Но ругань его не достигает цели, оба уже ничего не слышат. Подскочившие братья-эсэсовцы успели вырубить каждого сокрушительным ударом по голове.
— Та-ак! — удовлетворенно изрекает Бальдур. — Через часок сдадим эту парочку в полицию как взломщиков, взятых с поличным. А до тех пор приберем все, что может нам пригодиться. Только на лестнице не шуметь! Я послушал, но не слыхал, чтобы старик Квангель вернулся с ночной смены.
Братья кивают. Бальдур смотрит сперва на оглушенных окровавленных взломщиков, потом на чемоданы, белье, радиоприемник. И вдруг с улыбкой оборачивается к отцу:
— Ну, папаша, ловко я провернул это дельце? А ты вечно трусишь! Глянь…

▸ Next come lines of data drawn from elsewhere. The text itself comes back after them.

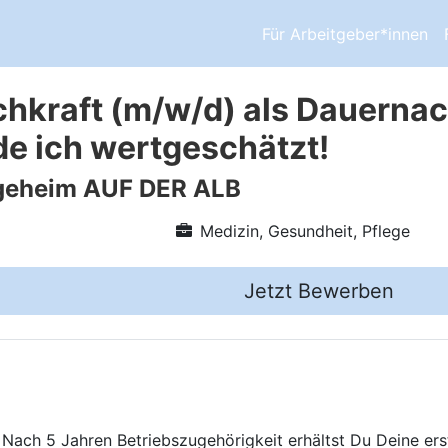
Für Arbeitgeber*innen
chkraft (m/w/d) als Dauernach
de ich wertgeschätzt!
egeheim AUF DER ALB
Medizin, Gesundheit, Pflege
Jetzt Bewerben
. Nach 5 Jahren Betriebszugehörigkeit erhältst Du Deine er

Он не продолжает. Вопреки ожиданию в дверях стоит не отец: отец исчез без следа. Вместо него там стоит сменный мастер Квангель, человек с угловатым, холодным птичьим лицом, темные глаза молча глядят на Бальдура.
С ночной смены Отто Квангель возвращался пешком — хотя из-за недовыполненной нормы пришлось сильно задержаться, садиться на трамвай он не стал, незачем зря деньги тратить, — и, подойдя к дому, заметил, что, несмотря на приказ о светомаскировке, в квартире фрау Розенталь горит свет. А присмотревшись, обнаружил, что свет горит и у Персике, и этажом ниже, у Фромма, в щелки по краям штор было видно. У советника апелляционного суда Фромма (никто в точности не знал, почему он в тридцать третьем вышел на пенсию — по возрасту или из-за нацистов) свет вообще-то всегда горел далеко за полночь, так что удивляться нечему. А Персике небось до сих пор отмечают победу над Францией. Но чтобы старушка Розенталь палила свет, да еще во всех комнатах и в открытую, — не-ет, что-то здесь нечисто. Старушка до смерти запугана, она бы нипочем не стала устраивать у себя этакую иллюминацию.